Problem statement: Begin the copy at the line containing "in code) is" in the data below and end it at the line containing "Development of Hat", keeping each line exact and leaving out pictures.

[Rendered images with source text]
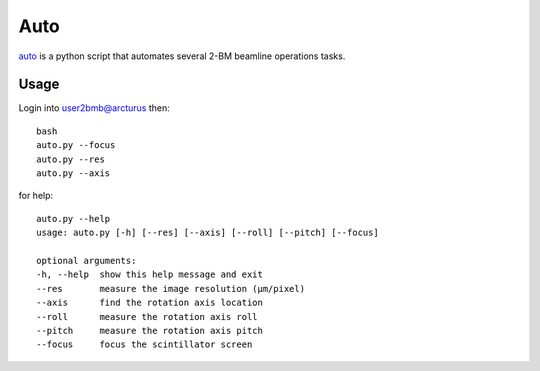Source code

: Auto 
====

`auto <https://github.com/decarlof/2bm-ops/blob/master/auto.py>`_ is a python script that automates several 2-BM beamline operations tasks. 

Usage
-----

Login into user2bmb@arcturus then::

    bash
    auto.py --focus
    auto.py --res
    auto.py --axis

for help::

    auto.py --help
    usage: auto.py [-h] [--res] [--axis] [--roll] [--pitch] [--focus]
    
    optional arguments:
    -h, --help  show this help message and exit
    --res       measure the image resolution (μm/pixel)
    --axis      find the rotation axis location
    --roll      measure the rotation axis roll
    --pitch     measure the rotation axis pitch
    --focus     focus the scintillator screen

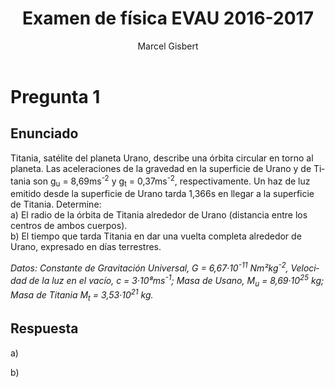 #+TITLE: Examen de física EVAU 2016-2017
#+DESCRIPTION: Resolución del examen
#+AUTHOR: Marcel Gisbert
#+STARTUP: showall entitiespretty
#+LATEX_CLASS: article
#+LATEX_CLASS_OPTIONS: [a4paper]
#+LANGUAGE: es
#+OPTIONS: date:nil \n:t toc:nil
#+OPTIONS: ^:{}
* Pregunta 1
** Enunciado
Titania, satélite del planeta Urano, describe una órbita circular en torno al planeta. Las aceleraciones de la gravedad en la superficie de Urano y de Titania son g_{u} = 8,69ms^{-2} y g_{t} = 0,37ms^{-2}, respectivamente. Un haz de luz emitido desde la superficie de Urano tarda 1,366s en llegar a la superficie de Titania. Determine:
 a) El radio de la órbita de Titania alrededor de Urano (distancia entre los centros de ambos cuerpos).
 b) El tiempo que tarda Titania en dar una vuelta completa alrededor de Urano, expresado en días terrestres.

/Datos: Constante de Gravitación Universal, G = 6,67·10^{-11} Nm²kg^{-2}, Velocidad de la luz en el vacío, c = 3·10⁸ms^{-1}; Masa de Usano, M_{u} = 8,69·10^{25} kg; Masa de Titania M_{t} = 3,53·10^{21} kg./

** Respuesta
 a)
#+BEGIN_EXPORT latex
\begin{equation}
g_{u} = G\frac{M}{R} \rightarrow 8,69\tfrac{m}{s} = 6,67 \cdot 10^{-11} \tfrac{Nm^{2}}{kg^{2}} \cdot \frac{8,69\cdot10^{25}kg}{R^{2}}
\end{equation}
\begin{equation}
R_{u}=\sqrt{\frac{6,67 \cdot 10^{-11} \frac{ \left( \frac{kg \cdot m}{s^{2}} \right) m^{2}}{kg^{2}} \cdot 8,69\cdot10^{25}kg}{8,69 \frac{m}{s^{2}}}} = \mathbf{2,58 \cdot 10^{7}m}
\end{equation}
\begin{equation}
g_{t} = G\frac{M}{R} \rightarrow 0,37\tfrac{m}{s} = 6,67 \cdot 10^{-11} \tfrac{Nm^{2}}{kg^{2}} \cdot \frac{3,53\cdot10^{21}kg}{R^{2}}
\end{equation}
\begin{equation}
R_{t}=\sqrt{\frac{6,67 \cdot 10^{-11} \frac{ \left( \frac{kg \cdot m}{s^{2}} \right) m^{2}}{kg^{2}} \cdot 3,53\cdot10^{21}kg}{0,37 \frac{m}{s^{2}}}} = \mathbf{7,98 \cdot 10^{5}m}
\end{equation}
#+END_EXPORT

 b)
#+BEGIN_EXPORT latex
\begin{equation}
c=\frac{h}{t} \rightarrow 3 \cdot 10^{8}\tfrac{m}{s} = \frac{h}{1,366s} \rightarrow h = 3 \cdot 10^{8} \tfrac{m}{s} \cdot 1,366s = 4,098 \cdot 10^{8}m
\end{equation}
\begin{equation}
R_{o} = R_{u} + R_{t} + h = 2,58 \cdot 10^{7}m + 7,98 \cdot 10^{5}m + 4,098 \cdot 10^{8}m = 4,36 \cdot 10^{8}m
\end{equation}
#+END_EXPORT
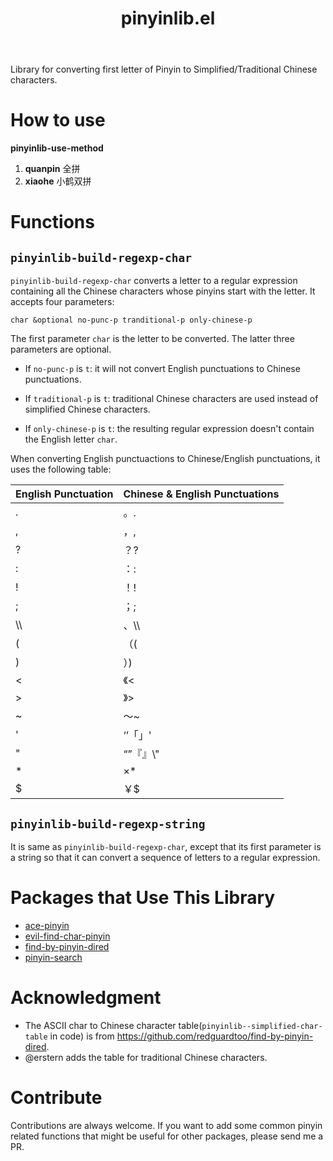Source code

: #+TITLE: pinyinlib.el
[[https://melpa.org/#/pinyinlib][file:https://melpa.org/packages/pinyinlib-badge.svg]]
[[https://stable.melpa.org/#/pinyinlib][file:https://stable.melpa.org/packages/pinyinlib-badge.svg]]

Library for converting first letter of Pinyin to Simplified/Traditional Chinese
characters.

* How to use
*pinyinlib-use-method*

1. *quanpin* 全拼
2. *xiaohe* 小鹤双拼

* Functions
** =pinyinlib-build-regexp-char=
   =pinyinlib-build-regexp-char= converts a letter to a regular expression
   containing all the Chinese characters whose pinyins start with the letter.
   It accepts four parameters:
   : char &optional no-punc-p tranditional-p only-chinese-p

   The first parameter =char= is the letter to be converted. The latter three
   parameters are optional.
   - If =no-punc-p= is =t=: it will not convert English punctuations to
     Chinese punctuations.

   - If =traditional-p= is =t=: traditional Chinese characters are used instead
     of simplified Chinese characters.

   - If =only-chinese-p= is =t=: the resulting regular expression doesn't
     contain the English letter =char=.

   When converting English punctuactions to Chinese/English punctuations, it
   uses the following table:
   | English Punctuation | Chinese & English Punctuations |
   |---------------------+--------------------------------|
   | .                   | 。.                            |
   | ,                   | ，,                            |
   | ?                   | ？?                            |
   | :                   | ：:                            |
   | !                   | ！!                            |
   | ;                   | ；;                            |
   | \\                  | 、\\                           |
   | (                   | （(                            |
   | )                   | ）)                            |
   | <                   | 《<                            |
   | >                   | 》>                            |
   | ~                   | ～~                            |
   | '                   | ‘’「」'                      |
   | "                   | “”『』\"                     |
   | *                   | ×*                            |
   | $                   | ￥$                            |

** =pinyinlib-build-regexp-string=

   It is same as =pinyinlib-build-regexp-char=, except that its first parameter
   is a string so that it can convert a sequence of letters to a regular
   expression.

* Packages that Use This Library
  - [[https://github.com/cute-jumper/ace-pinyin][ace-pinyin]]
  - [[https://github.com/cute-jumper/evil-find-char-pinyin][evil-find-char-pinyin]]
  - [[https://github.com/redguardtoo/find-by-pinyin-dired][find-by-pinyin-dired]]
  - [[https://github.com/xuchunyang/pinyin-search.el][pinyin-search]]

* Acknowledgment
  - The ASCII char to Chinese character table(=pinyinlib--simplified-char-table=
    in code) is from https://github.com/redguardtoo/find-by-pinyin-dired.
  - @erstern adds the table for traditional Chinese characters.

* Contribute
  Contributions are always welcome. If you want to add some common pinyin
  related functions that might be useful for other packages, please send me a
  PR.

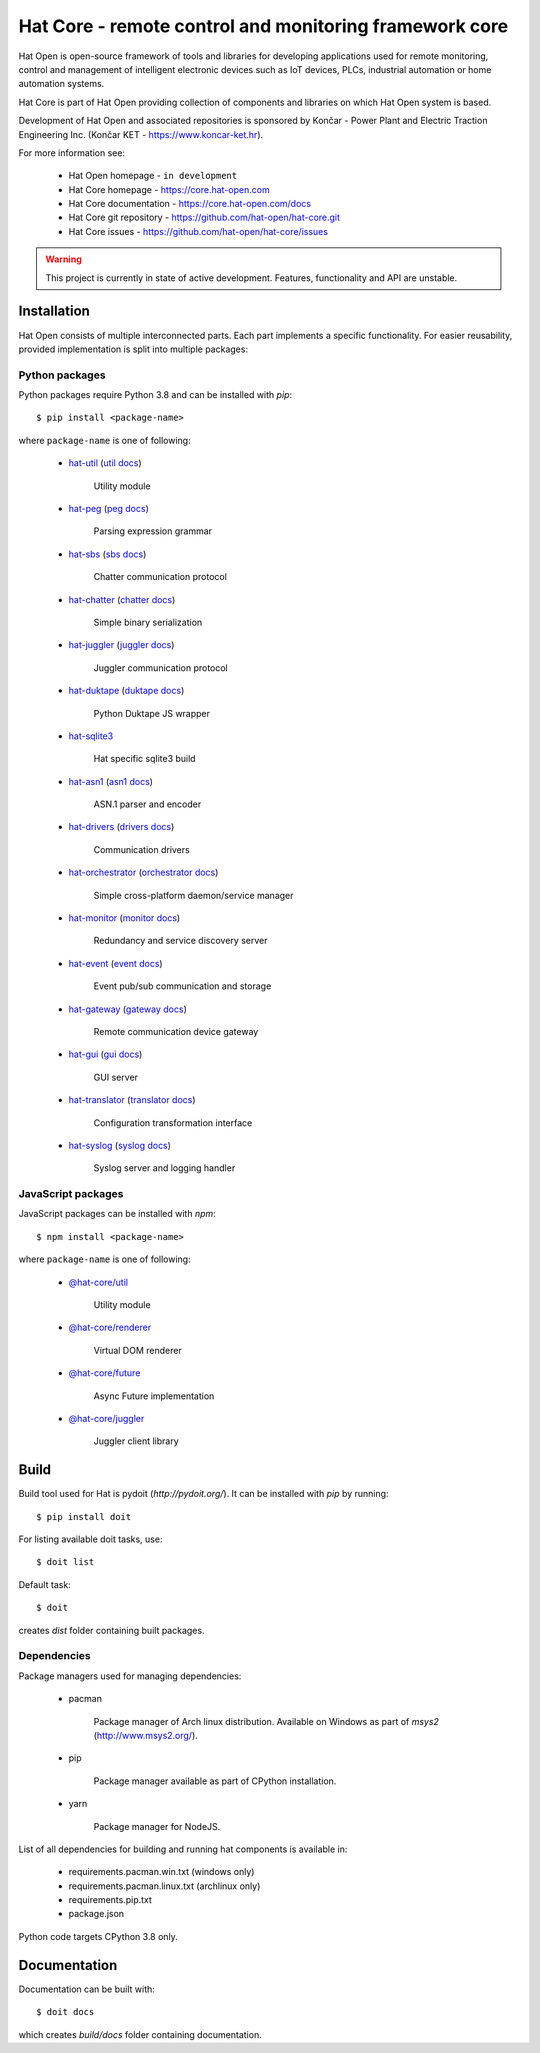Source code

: Hat Core - remote control and monitoring framework core
=======================================================

Hat Open is open-source framework of tools and libraries for developing
applications used for remote monitoring, control and management of
intelligent electronic devices such as IoT devices, PLCs, industrial
automation or home automation systems.

Hat Core is part of Hat Open providing collection of components and libraries
on which Hat Open system is based.

Development of Hat Open and associated repositories is sponsored by
Končar - Power Plant and Electric Traction Engineering Inc.
(Končar KET - `<https://www.koncar-ket.hr>`_).

For more information see:

    * Hat Open homepage - ``in development``
    * Hat Core homepage - `<https://core.hat-open.com>`_
    * Hat Core documentation - `<https://core.hat-open.com/docs>`_
    * Hat Core git repository - `<https://github.com/hat-open/hat-core.git>`_
    * Hat Core issues - `<https://github.com/hat-open/hat-core/issues>`_

.. warning::

    This project is currently in state of active development. Features,
    functionality and API are unstable.


Installation
------------

Hat Open consists of multiple interconnected parts. Each part implements a
specific functionality. For easier reusability, provided implementation is
split into multiple packages:


Python packages
'''''''''''''''

Python packages require Python 3.8 and can be installed with `pip`::

    $ pip install <package-name>

where ``package-name`` is one of following:

    * `hat-util <https://pypi.org/project/hat-util>`_
      (`util docs <https://core.hat-open.com/docs/libraries/util.html>`_)

        Utility module

    * `hat-peg <https://pypi.org/project/hat-peg>`_
      (`peg docs <https://core.hat-open.com/docs/libraries/peg.html>`_)

        Parsing expression grammar

    * `hat-sbs <https://pypi.org/project/hat-sbs>`_
      (`sbs docs <https://core.hat-open.com/docs/libraries/sbs.html>`_)

        Chatter communication protocol

    * `hat-chatter <https://pypi.org/project/hat-chatter>`_
      (`chatter docs <https://core.hat-open.com/docs/libraries/chatter.html>`_)

        Simple binary serialization

    * `hat-juggler <https://pypi.org/project/hat-juggler>`_
      (`juggler docs <https://core.hat-open.com/docs/libraries/juggler.html>`_)

        Juggler communication protocol

    * `hat-duktape <https://pypi.org/project/hat-duktape>`_
      (`duktape docs <https://core.hat-open.com/docs/libraries/duktape.html>`_)

        Python Duktape JS wrapper

    * `hat-sqlite3 <https://pypi.org/project/hat-sqlite3>`_

        Hat specific sqlite3 build

    * `hat-asn1 <https://pypi.org/project/hat-asn1>`_
      (`asn1 docs <https://core.hat-open.com/docs/libraries/asn1.html>`_)

        ASN.1 parser and encoder

    * `hat-drivers <https://pypi.org/project/hat-drivers>`_
      (`drivers docs <https://core.hat-open.com/docs/libraries/drivers/index.html>`_)

        Communication drivers

    * `hat-orchestrator <https://pypi.org/project/hat-orchestrator>`_
      (`orchestrator docs <https://core.hat-open.com/docs/components/orchestrator.html>`_)

        Simple cross-platform daemon/service manager

    * `hat-monitor <https://pypi.org/project/hat-monitor>`_
      (`monitor docs <https://core.hat-open.com/docs/components/monitor.html>`_)

        Redundancy and service discovery server

    * `hat-event <https://pypi.org/project/hat-event>`_
      (`event docs <https://core.hat-open.com/docs/components/event/index.html>`_)

        Event pub/sub communication and storage

    * `hat-gateway <https://pypi.org/project/hat-gateway>`_
      (`gateway docs <https://core.hat-open.com/docs/components/gateway/index.html>`_)

        Remote communication device gateway

    * `hat-gui <https://pypi.org/project/hat-gui>`_
      (`gui docs <https://core.hat-open.com/docs/components/gui/index.html>`_)

        GUI server

    * `hat-translator <https://pypi.org/project/hat-translator>`_
      (`translator docs <https://core.hat-open.com/docs/components/translator.html>`_)

        Configuration transformation interface

    * `hat-syslog <https://pypi.org/project/hat-syslog>`_
      (`syslog docs <https://core.hat-open.com/docs/components/syslog.html>`_)

        Syslog server and logging handler


JavaScript packages
'''''''''''''''''''

JavaScript packages can be installed with `npm`::

    $ npm install <package-name>

where ``package-name`` is one of following:

    * `@hat-core/util <https://www.npmjs.com/package/@hat-core/util>`_

        Utility module

    * `@hat-core/renderer <https://www.npmjs.com/package/@hat-core/renderer>`_

        Virtual DOM renderer

    * `@hat-core/future <https://www.npmjs.com/package/@hat-core/future>`_

        Async Future implementation

    * `@hat-core/juggler <https://www.npmjs.com/package/@hat-core/juggler>`_

        Juggler client library


Build
-----

Build tool used for Hat is pydoit (`http://pydoit.org/`). It can be installed
with `pip` by running::

    $ pip install doit

For listing available doit tasks, use::

    $ doit list

Default task::

    $ doit

creates `dist` folder containing built packages.


Dependencies
''''''''''''

Package managers used for managing dependencies:

    * pacman

        Package manager of Arch linux distribution. Available on
        Windows as part of `msys2` (`<http://www.msys2.org/>`_).

    * pip

        Package manager available as part of CPython installation.

    * yarn

        Package manager for NodeJS.

List of all dependencies for building and running hat components is available
in:

    * requirements.pacman.win.txt (windows only)
    * requirements.pacman.linux.txt (archlinux only)
    * requirements.pip.txt
    * package.json

Python code targets CPython 3.8 only.


Documentation
-------------

Documentation can be built with::

    $ doit docs

which creates `build/docs` folder containing documentation.
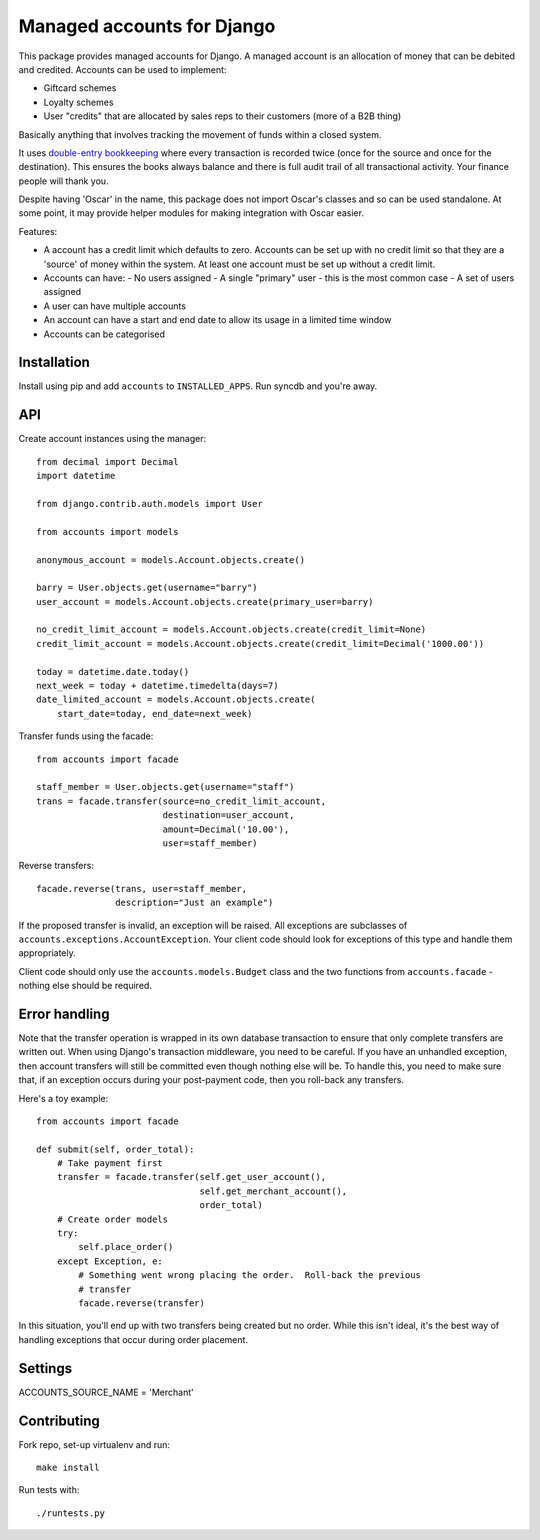 ===========================
Managed accounts for Django
===========================

This package provides managed accounts for Django.  A managed account is an
allocation of money that can be debited and credited.  Accounts
can be used to implement:

* Giftcard schemes
* Loyalty schemes
* User "credits" that are allocated by sales reps to their customers (more of a
  B2B thing)

Basically anything that involves tracking the movement of funds within a closed
system.

It uses `double-entry bookkeeping`_ where every transaction is recorded
twice (once for the source and once for the destination).  This ensures the
books always balance and there is full audit trail of all transactional
activity.  Your finance people will thank you.

Despite having 'Oscar' in the name, this package does not import Oscar's classes
and so can be used standalone.  At some point, it may provide helper modules for
making integration with Oscar easier.

.. _`Oscar`: https://github.com/tangentlabs/django-oscar
.. _`double-entry bookkeeping`: http://en.wikipedia.org/wiki/Double-entry_bookkeeping_system

Features:

* A account has a credit limit which defaults to zero.  Accounts can be set up
  with no credit limit so that they are a 'source' of money within the system.
  At least one account must be set up without a credit limit.
* Accounts can have:
  - No users assigned
  - A single "primary" user - this is the most common case
  - A set of users assigned
* A user can have multiple accounts
* An account can have a start and end date to allow its usage in a limited time
  window
* Accounts can be categorised

Installation
------------

Install using pip and add ``accounts`` to ``INSTALLED_APPS``.  Run syncdb and
you're away.

API
---

Create account instances using the manager::

    from decimal import Decimal
    import datetime

    from django.contrib.auth.models import User

    from accounts import models

    anonymous_account = models.Account.objects.create()

    barry = User.objects.get(username="barry")
    user_account = models.Account.objects.create(primary_user=barry)
    
    no_credit_limit_account = models.Account.objects.create(credit_limit=None)
    credit_limit_account = models.Account.objects.create(credit_limit=Decimal('1000.00'))

    today = datetime.date.today()
    next_week = today + datetime.timedelta(days=7)
    date_limited_account = models.Account.objects.create(
        start_date=today, end_date=next_week)

Transfer funds using the facade::

    from accounts import facade

    staff_member = User.objects.get(username="staff")
    trans = facade.transfer(source=no_credit_limit_account,
                            destination=user_account,
                            amount=Decimal('10.00'),
                            user=staff_member)

Reverse transfers::

    facade.reverse(trans, user=staff_member, 
                   description="Just an example")

If the proposed transfer is invalid, an exception will be raised.  All
exceptions are subclasses of ``accounts.exceptions.AccountException``.  Your
client code should look for exceptions of this type and handle them
appropriately.
 
Client code should only use the ``accounts.models.Budget`` class and the
two functions from ``accounts.facade`` - nothing else should be required.

Error handling
--------------

Note that the transfer operation is wrapped in its own database transaction to
ensure that only complete transfers are written out.  When using Django's
transaction middleware, you need to be careful.  If you have an unhandled
exception,  then account transfers will still be committed even though nothing
else will be.  To handle this, you need to make sure that, if an exception
occurs during your post-payment code, then you roll-back any transfers.

Here's a toy example::

    from accounts import facade

    def submit(self, order_total):
        # Take payment first
        transfer = facade.transfer(self.get_user_account(),
                                   self.get_merchant_account(),
                                   order_total)
        # Create order models
        try:
            self.place_order()
        except Exception, e:
            # Something went wrong placing the order.  Roll-back the previous
            # transfer
            facade.reverse(transfer)

In this situation, you'll end up with two transfers being created but no order.
While this isn't ideal, it's the best way of handling exceptions that occur
during order placement.

Settings
--------

ACCOUNTS_SOURCE_NAME = 'Merchant'


Contributing
------------

Fork repo, set-up virtualenv and run::
    
    make install

Run tests with::
    
    ./runtests.py
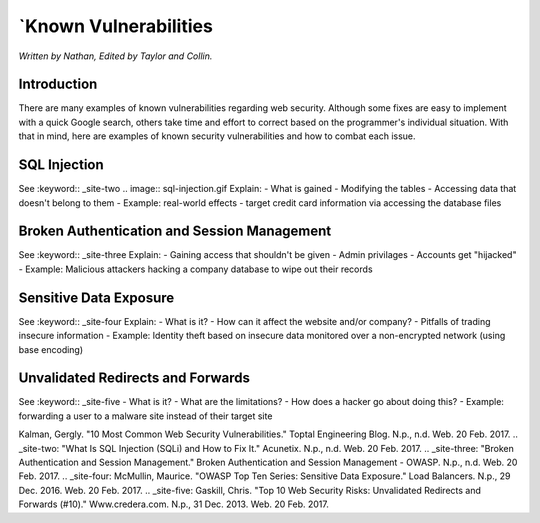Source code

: `Known Vulnerabilities
=====================

*Written by Nathan, Edited by Taylor and Collin.*

Introduction
------------
There are many examples of known vulnerabilities regarding web security. Although some fixes are easy to implement with a quick Google search, others take time and effort to correct based on the programmer's individual situation. With that in mind, here are examples of known security vulnerabilities and how to combat each issue.


SQL Injection
-------------
See :keyword:: _site-two
.. image:: sql-injection.gif
Explain:
- What is gained
- Modifying the tables
- Accessing data that doesn't belong to them
- Example: real-world effects - target credit card information via accessing the database files

Broken Authentication and Session Management
--------------------------------------------
See :keyword:: _site-three
Explain:
- Gaining access that shouldn't be given
- Admin privilages
- Accounts get "hijacked"
- Example: Malicious attackers hacking a company database to wipe out their records

Sensitive Data Exposure
-----------------------
See :keyword:: _site-four
Explain:
- What is it?
- How can it affect the website and/or company?
- Pitfalls of trading insecure information
- Example: Identity theft based on insecure data monitored over a non-encrypted network (using base encoding)

Unvalidated Redirects and Forwards
----------------------------------
See :keyword:: _site-five
- What is it?
- What are the limitations?
- How does a hacker go about doing this?
- Example: forwarding a user to a malware site instead of their target site

.. _site-one:
Kalman, Gergly. "10 Most Common Web Security Vulnerabilities." Toptal Engineering Blog. N.p., n.d. Web. 20 Feb. 2017.
.. _site-two:
"What Is SQL Injection (SQLi) and How to Fix It." Acunetix. N.p., n.d. Web. 20 Feb. 2017.
.. _site-three:
"Broken Authentication and Session Management." Broken Authentication and Session Management - OWASP. N.p., n.d. Web. 20 Feb. 2017.
.. _site-four: 
McMullin, Maurice. "OWASP Top Ten Series: Sensitive Data Exposure." Load Balancers. N.p., 29 Dec. 2016. Web. 20 Feb. 2017.
.. _site-five:
Gaskill, Chris. "Top 10 Web Security Risks: Unvalidated Redirects and Forwards (#10)." Www.credera.com. N.p., 31 Dec. 2013. Web. 20 Feb. 2017.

Final answer:
    in code) is from https://github.com/redguardtoo/find-by-pinyin-dired.
  - @erstern adds the table for traditional Chinese characters.

* Contribute
  Contributions are always welcome. If you want to add some common pinyin
  related functions that might be useful for other packages, please send me a
  PR.

Source code

: Hat Core - remote control and monitoring framework core
=======================================================

Hat Open is open-source framework of tools and libraries for developing
applications used for remote monitoring, control and management of
intelligent electronic devices such as IoT devices, PLCs, industrial
automation or home automation systems.

Hat Core is part of Hat Open providing collection of components and libraries
on which Hat Open system is based.

Development of Hat Open and associated repositories is sponsored by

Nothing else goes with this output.